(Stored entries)
- Opening Delimiter -
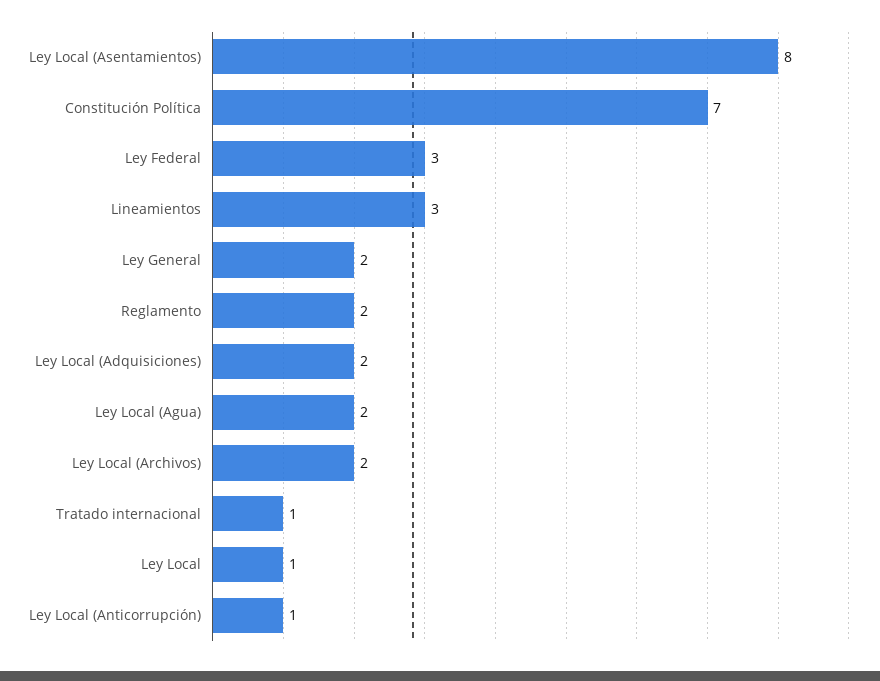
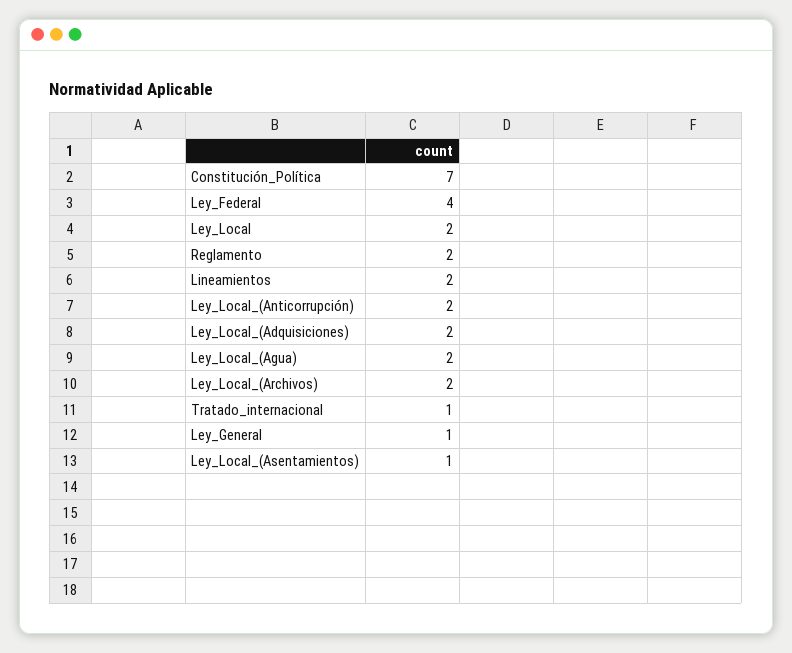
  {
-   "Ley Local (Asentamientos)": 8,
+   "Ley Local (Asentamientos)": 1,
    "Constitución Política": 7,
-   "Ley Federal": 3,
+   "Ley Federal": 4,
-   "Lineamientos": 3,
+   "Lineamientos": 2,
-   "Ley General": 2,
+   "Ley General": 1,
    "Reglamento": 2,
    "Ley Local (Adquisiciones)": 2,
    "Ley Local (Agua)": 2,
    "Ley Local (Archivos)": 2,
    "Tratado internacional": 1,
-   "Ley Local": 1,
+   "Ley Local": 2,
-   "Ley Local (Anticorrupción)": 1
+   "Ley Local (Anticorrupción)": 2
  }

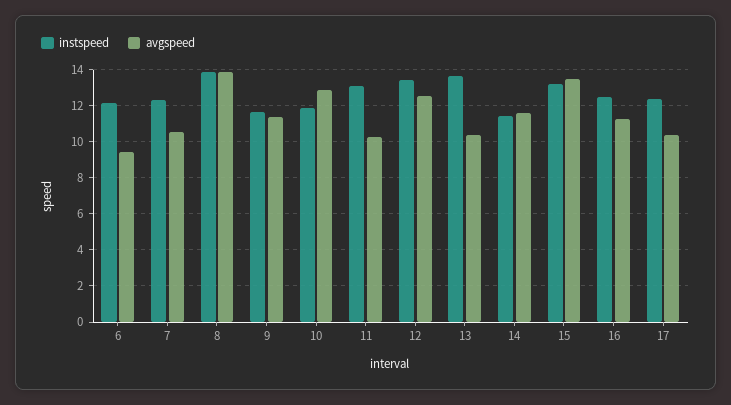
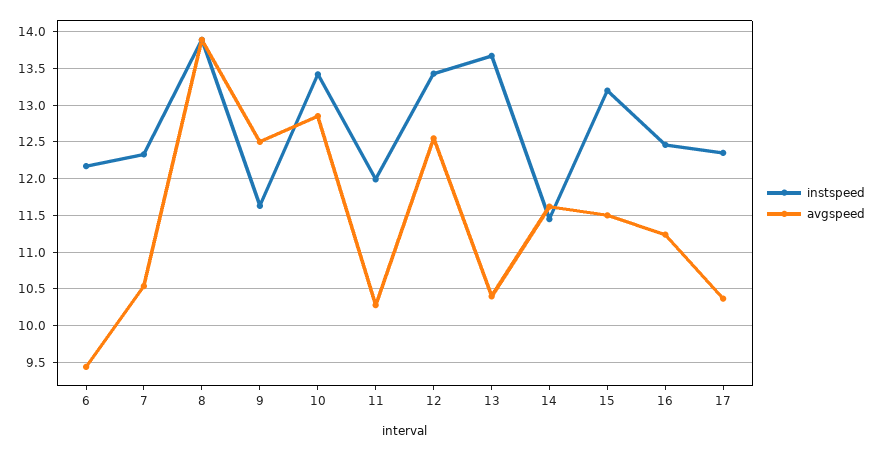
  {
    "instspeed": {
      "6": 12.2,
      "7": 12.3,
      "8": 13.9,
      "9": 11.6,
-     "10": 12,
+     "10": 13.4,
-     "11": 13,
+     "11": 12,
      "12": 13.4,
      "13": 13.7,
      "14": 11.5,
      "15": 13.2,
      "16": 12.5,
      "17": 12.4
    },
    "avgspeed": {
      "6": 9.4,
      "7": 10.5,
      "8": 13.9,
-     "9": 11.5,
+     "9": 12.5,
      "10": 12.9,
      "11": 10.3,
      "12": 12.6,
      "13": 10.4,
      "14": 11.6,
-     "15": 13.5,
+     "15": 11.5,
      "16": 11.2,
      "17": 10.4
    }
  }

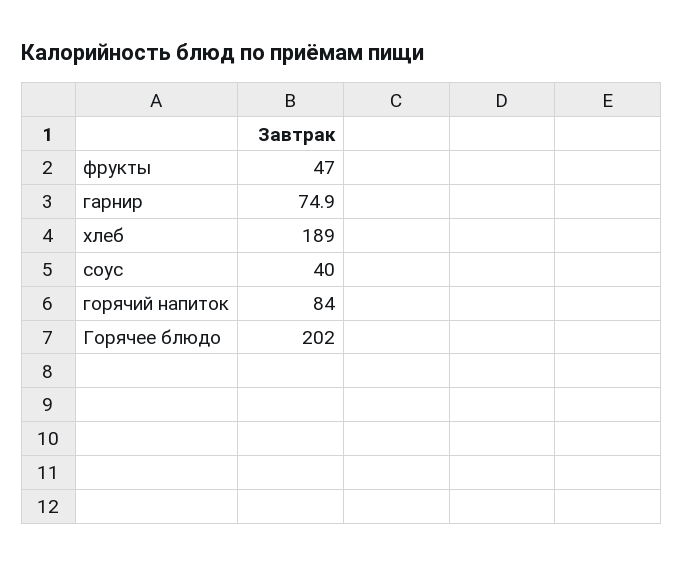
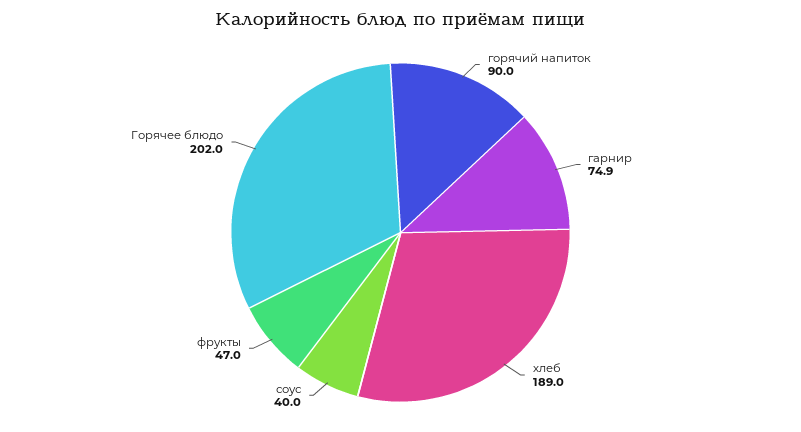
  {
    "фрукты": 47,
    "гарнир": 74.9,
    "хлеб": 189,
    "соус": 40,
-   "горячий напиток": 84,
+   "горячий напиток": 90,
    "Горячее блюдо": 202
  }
- Closing Delimiter -
- _ACTIVITY_: Count the lines in the records above that contain the word "Asentamientos", and report only that number.

- _RESULT_: 2